So let’s go back to our observer in Andromeda. Imagine that we have such a situation with two electrons in two atoms, in a mutually entangled state. We measure our electron to be in energy level 1. Is it true that we instantly know that our far-away friend will measure their electron to be in energy level 2? Yes, absolutely true.

But consider the same experiment from the point of view of our far-away friend. They know what the state of the electrons is, so they know that when they observe their electron it will be either in level 1 or level 2, and ours will be in the other one. And let’s say they even know that we are going to make a measurement at some particular moment in time. What changes about any measurement they could make on their electron, before and after we measure ours?

Absolutely nothing. Before we made our measurement, they didn’t know the energy level of their electron, and would give 50/50 chances for finding it in level 1 or 2. After we made our measurement, it’s in some particular state, but they don’t know what that state is. So again they would give a 50/50 chance for getting either result. From their point of view, nothing has changed.

It has to work out this way, of course. Otherwise we could indeed use quantum entanglement to send signals faster than light (which we can’t). Indeed, note that we had to refer to “time” in some particular reference frame, stretching across millions of light-years. In some other frame, relativity teaches us that the order of measurements could be completely different. So it can’t actually matter. It’s possible to say that the wave function of the universe changes instantaneously throughout space when we make a measurement; but that statement has no consequences. It’s just one of an infinite number of legitimate descriptions of the situation, corresponding to different choices of how we define “time.”

Verdict: I don’t think this is what Cox was talking about. He doesn’t mention entanglement, or collapse of the wave function, or anything like that. But even if he had, I would personally judge it extremely misleading to tell people that the energy of very far-away electrons suddenly changed because I was rubbing a diamond here in this room.
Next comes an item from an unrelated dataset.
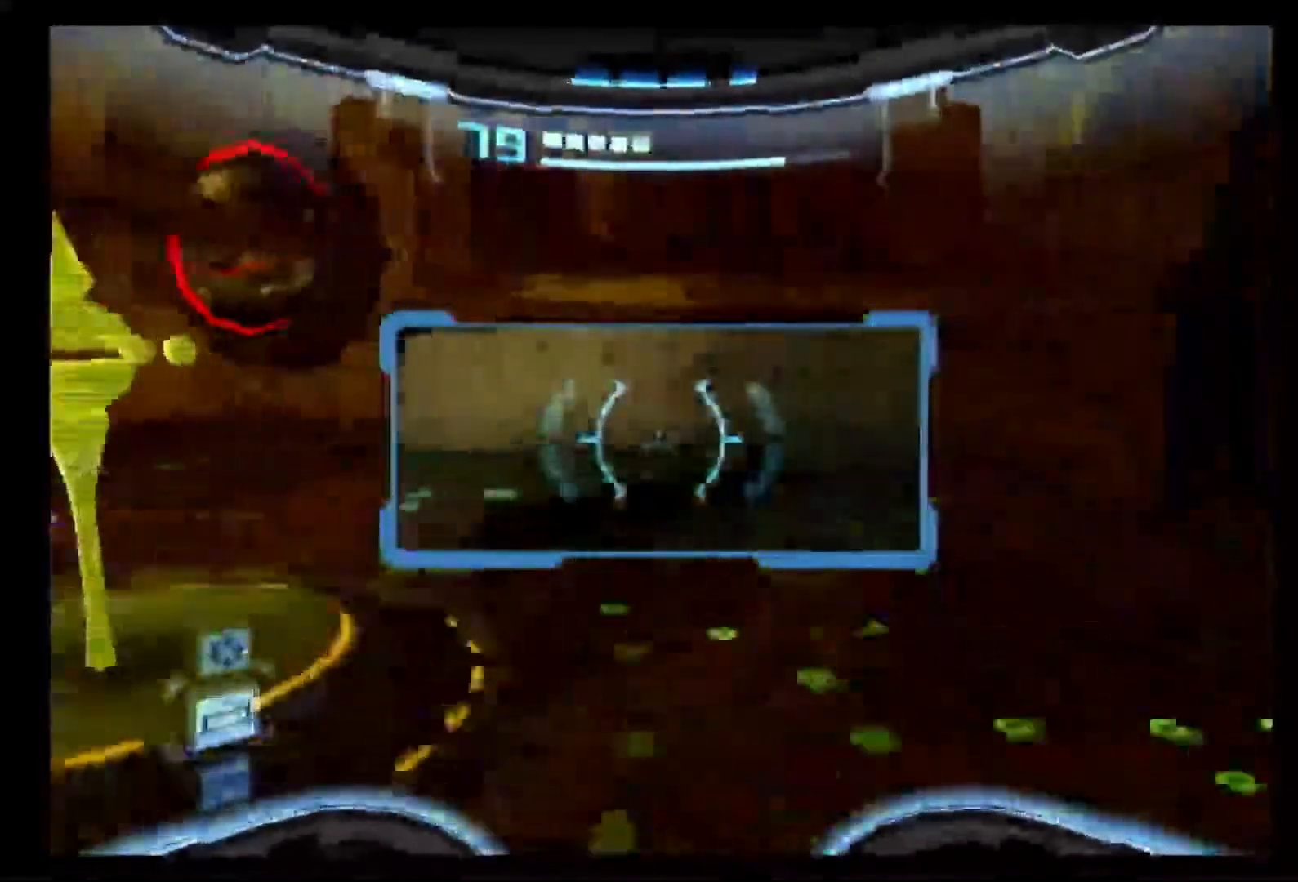
{"dt_ms": 500, "buttons": [], "left_stick": "left", "right_stick": "center", "events": [[33, "L1", "up"], [33, "left_stick", "up-left"], [100, "left_stick", "left"]]}
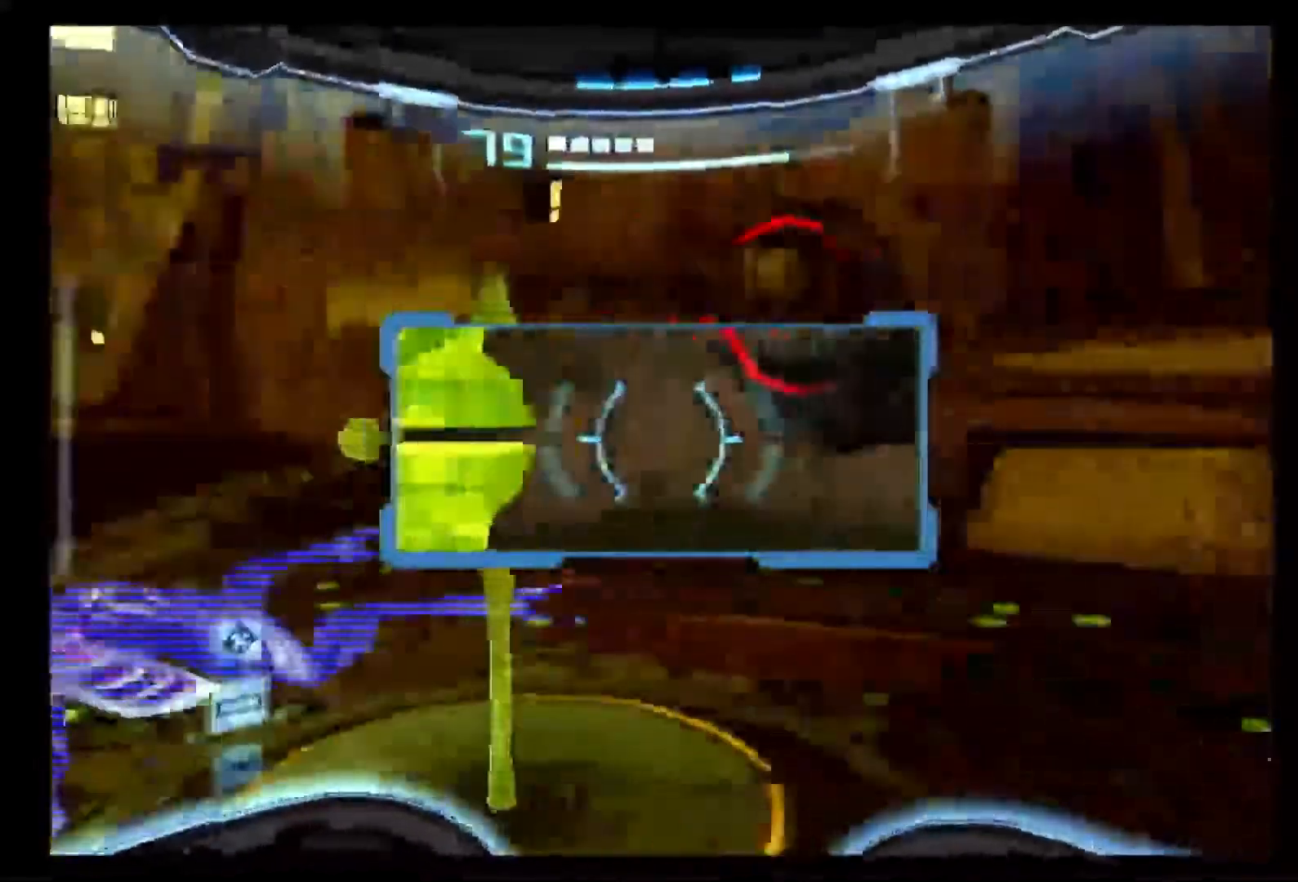
{"dt_ms": 500, "buttons": [], "left_stick": "center", "right_stick": "center", "events": [[33, "left_stick", "center"]]}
Just to complicate things a bit more, Brian in a tweet refers to this discussion of the double-well potential as some quantitative justification for what he’s getting at in the lecture. These notes are a bit confusing, but I’ve had a go at them.

The reason they are confusing is because they start off talking about the exclusion principle and indistinguishable particles, but when it comes time to look at equations they only consider single-particle quantum mechanics. They have a situation with two “potential wells” — think of two atoms, perhaps quite far away, in which an electron might find itself. They then consider the wave function for a single electron, ψ(x). And they show, perfectly correctly, that the lowest energy states of this system have nearly identical energies, and have the feature that the electron has an equal probability of being in either of the two atoms.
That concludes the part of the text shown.